Seven years after taking power in a coup, it was time for the former sergeant who dominated Cuban politics for three decades to go. He gathered his allies for a subdued New Year's Eve party at Camp Columbia base just outside Havana, where he shared the decision to flee with only his closest advisors.

Winds of December describes ladies tripping over their silk gowns in the rush toward waiting black limos.

At 12:35 a.m., Batista quit. At dawn, a plane with 44 people aboard, including Batista, took off for the Dominican Republic, triggering a mad scramble in Havana. Batista's allies fled by plane or yacht as the news spread by shortwave radio. They were in mortal danger, and they knew it.

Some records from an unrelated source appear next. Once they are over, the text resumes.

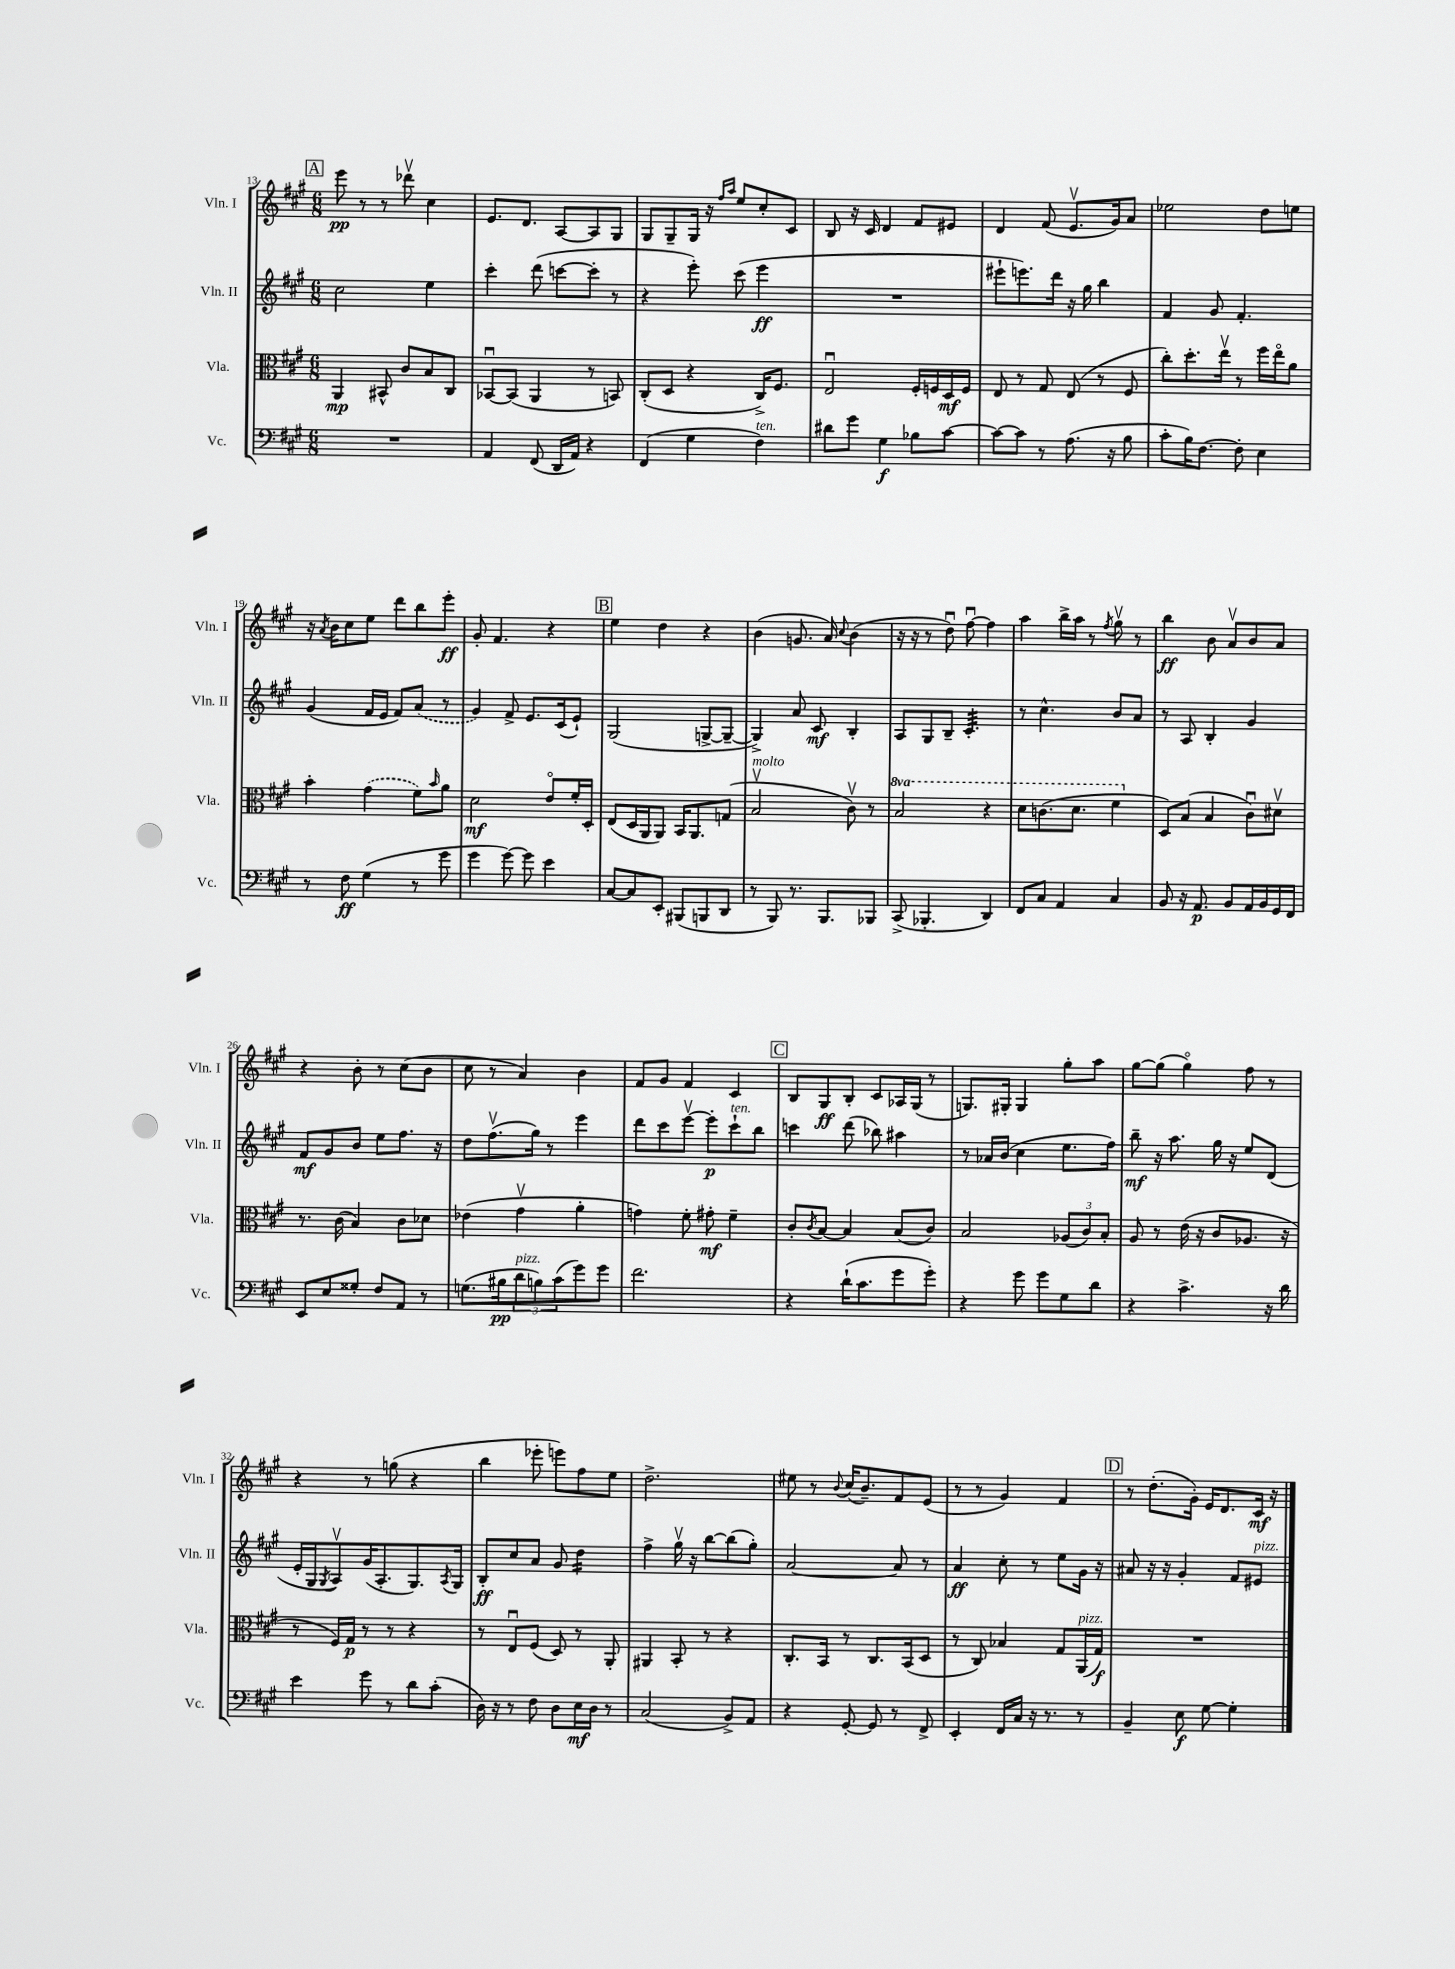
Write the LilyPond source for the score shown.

<<
\new StaffGroup <<
\new Staff = "s0" \with { instrumentName = "Vln. I" shortInstrumentName = "Vln. I" } {
    \clef treble \key a \major \numericTimeSignature \time 6/8
    \mark \markup { \box "A" } e'''8\pp r8 r8 des'''8\upbow cis''4 |
    e'8. d'8. a8~ a8 gis8 |
    gis8 gis8-- gis16 r16 \grace { fis''16 a''16 } e''8 cis''8-. cis'8 |
    b8 r16 cis'16 d'4 fis'8 eis'8 |
    d'4 fis'8( e'8.\upbow gis'16) a'8 |
    ees''2 d''8 e''8 |
    r16 \acciaccatura { a'8 } b'16 cis''8 e''8 d'''8 b''8 e'''8-.\ff |
    gis'8-. fis'4. r4 |
    \mark \markup { \box "B" } e''4 d''4 r4 |
    b'4( g'8. a'16) \appoggiatura { cis''8 } b'4( |
    r16 r16 r8 d''8\downbow) fis''8~\downbow fis''4 |
    a''4 b''16-> a''16 r8 \acciaccatura { fis''8 } gis''8\upbow r8 |
    b''4\ff b'8 a'8\upbow b'8 a'8 |
    r4 b'8-. r8 cis''8( b'8 |
    cis''8 r8 a'4) b'4 |
    fis'8 gis'8 fis'4 cis'4 |
    \mark \markup { \box "C" } b8 gis8\ff b8-. cis'8 aes16 gis16( r8 |
    g8.) gis16-. gis4 gis''8-. a''8 |
    gis''8~ gis''8( gis''4\flageolet) fis''8 r8 |
    r4 r8 g''8( r4 |
    b''4 ees'''8-. e'''8) fis''8 e''8 |
    d''2.-> |
    eis''8 r8 \appoggiatura { b'8 } cis''16( b'8.--) fis'8 e'8( |
    r8 r8 gis'4) fis'4 |
    \mark \markup { \box "D" } r8 d''8.-.( gis'16-.) e'16 d'8. cis'16\mf r16 \bar "|." |
}
\new Staff = "s1" \with { instrumentName = "Vln. II" shortInstrumentName = "Vln. II" } {
    \clef treble \key a \major \numericTimeSignature \time 6/8
    \mark \markup { \box "A" } cis''2 e''4 |
    cis'''4-. d'''8( c'''8~ c'''8-. r8 |
    r4 e'''8-.) cis'''8( e'''4\ff |
    R2. |
    eis'''8-! e'''8.) d'''16 r16 gis''16 b''4 |
    fis'4 gis'8 fis'4.-. |
    gis'4( fis'16 e'16 fis'8) \once \slurDashed a'8( r8 |
    gis'4) fis'8-> e'8. cis'16( e'8-!) |
    \mark \markup { \box "B" } gis2( g8~-> g8~-- |
    g4->) a'8 cis'8\mf b4-. |
    a8 gis8 b8-- cis'4.:32-. |
    r8 cis''4.-^ b'8 a'8 |
    r8 a8 b4-. gis'4 |
    fis'8\mf gis'8 b'8 e''8 fis''8. r16 |
    d''8 fis''8.\upbow( gis''16) r8 e'''4 |
    d'''8 cis'''8 e'''8~\upbow e'''8-.\p cis'''8-!^\markup { \italic "ten." } b''8 |
    \mark \markup { \box "C" } c'''4 d'''8( bes''8) ais''4 |
    r8 aes'16 b'16( cis''4 e''8. fis''16) |
    b''8--\mf r16 a''8. gis''16 r16 e''8 d'8( |
    e'16-. gis16 \acciaccatura { gis8 } a8\upbow) gis'16( a8.-. gis8.) \acciaccatura { a8 } gis16 |
    b8-.\ff cis''8 a'8 gis'8 d''4:16 |
    fis''4-> gis''16\upbow r16 b''8~ b''8( gis''8-.) |
    a'2~ a'8 r8 |
    a'4\ff cis''8-. r8 e''8 gis'16 r16 |
    \mark \markup { \box "D" } ais'8 r16 r16 gis'4-. fis'8 eis'8^\markup { \italic "pizz." } \bar "|." |
}
\new Staff = "s2" \with { instrumentName = "Vla." shortInstrumentName = "Vla." } {
    \clef alto \key a \major \numericTimeSignature \time 6/8 \set Staff.ottavationMarkups = #ottavation-simple-ordinals
    \mark \markup { \box "A" } a,4\mp bis,8-^ cis'8 b8 cis8 |
    bes,8~\downbow bes,8( a,4 r8 b,8) |
    cis8-.( d8 r4 cis16->) fis8. |
    e2\downbow fis16-. f16 d16\mf f16 |
    e8 r8 gis8 e8( r8 fis8 |
    cis''8-.) d''8.-. e''16\upbow r8 fis''16 e''16\flageolet a'8 |
    b'4-. \once \slurDashed gis'4( fis'8) \grace { b'16 } a'8 |
    d'2\mf e'8\flageolet fis'16-. d16-. |
    \mark \markup { \box "B" } e8( d16 a,16 a,8) b,16 a,8. g8( |
    b2\upbow^\markup { \italic "molto" } cis'8\upbow) r8 |
    \ottava #1 b'2 r4 |
    d''8 c''8.( d''8. fis''4 \ottava #0 |
    d8) b8( b4 cis'8\downbow) dis'8\upbow |
    r8. cis'16( b4) cis'8 des'8 |
    ees'4( gis'4\upbow a'4-. |
    g'4) fis'8-. gis'8-.\mf fis'4-- |
    \mark \markup { \box "C" } cis'8-. \acciaccatura { cis'8 } b8~ b4 b8( cis'8) |
    b2 \tuplet 3/2 { aes8( cis'8) b8-. } |
    a8 r8 e'16( r16 cis'8 aes8. r16 |
    r8 fis16) gis16\p r8 r8 r4 |
    r8 e8\downbow fis8( d8) r8 a,8-. |
    ais,4 b,8-. r8 r4 |
    cis8.-. b,16 r8 cis8. b,16( d8 |
    r8 cis8) bes4 gis8 a,16^\markup { \italic "pizz." }( gis16\f) |
    \mark \markup { \box "D" } R2. \bar "|." |
}
\new Staff = "s3" \with { instrumentName = "Vc." shortInstrumentName = "Vc." } {
    \clef bass \key a \major \numericTimeSignature \time 6/8
    \mark \markup { \box "A" } R2. |
    a,4 fis,8( d,16 a,16) r4 |
    fis,4( gis4 fis4^\markup { \italic "ten." }) |
    dis'8 gis'8 gis4\f bes8 cis'8~ |
    cis'8~ cis'8 r8 a8.( r16 b8 |
    cis'8-. b16) fis8.~ fis8-. e4 |
    r8 fis8\ff gis4( r8 gis'8 |
    gis'4 gis'8~) gis'8 e'4 |
    \mark \markup { \box "B" } cis8~ cis8 e,8-. bis,,8( b,,8 d,8 |
    r8 b,,8) r8. b,,8. bes,,8 |
    cis,8->( bes,,4.-. d,4) |
    fis,8 cis8 a,4 cis4 |
    b,8 r16 a,8.\p b,8 a,16 b,16 gis,16 fis,16 |
    e,8 e8 gisis8-. fis8 a,8 r8 |
    g8.( bis16\pp \tuplet 3/2 { d'8^\markup { \italic "pizz." } b8) cis'8( } gis'8) gis'8 |
    fis'2. |
    \mark \markup { \box "C" } r4 d'16-!( cis'8. gis'8 gis'8-.) |
    r4 gis'8 gis'8 gis8 d'8 |
    r4 cis'4.-> r16 d'16 |
    e'4 gis'8 r8 d'8 cis'8-.( |
    d16) r16 r8 fis8 d8 e16\mf d16 r8 |
    cis2( b,8->) a,8 |
    r4 gis,8~-. gis,8 r8 fis,8-> |
    e,4-. fis,16 cis16 r16 r8. r8 |
    \mark \markup { \box "D" } b,4-- e8\f gis8~ gis4-. \bar "|." |
}
>>
>>
\layout { \context { \Score currentBarNumber = #13 } }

'I got a call about 3 or 4 in the morning saying, `The man has left,' '' said Cuban historian Enrique Ros, father of Miami Republican U.S. Rep. Ileana Ros-Lehtinen. ``I honestly thought Fidel Castro had withdrawn. Everyone was surprised.''

Huber Matos was the rebel leader who led troops in Santiago de Cuba. He had represented Castro days earlier in negotiations with Maj. Gen. Eulogio Cantillo -- head of the army's Oriente forces, on the eastern end of the island -- who had reneged on a deal to surrender.

PLANS TO SEIZE CITY

Matos had orders to take Santiago by force. He had been up until 4 a.m. mapping out plans to seize the city.

'I woke up at 7 in the morning after making plans all night and said to the men, `Listen, the national radio is mute. Something is going on.' Not a single station was transmitting anything,'' said Matos, who later fell out of favor with Castro and was jailed.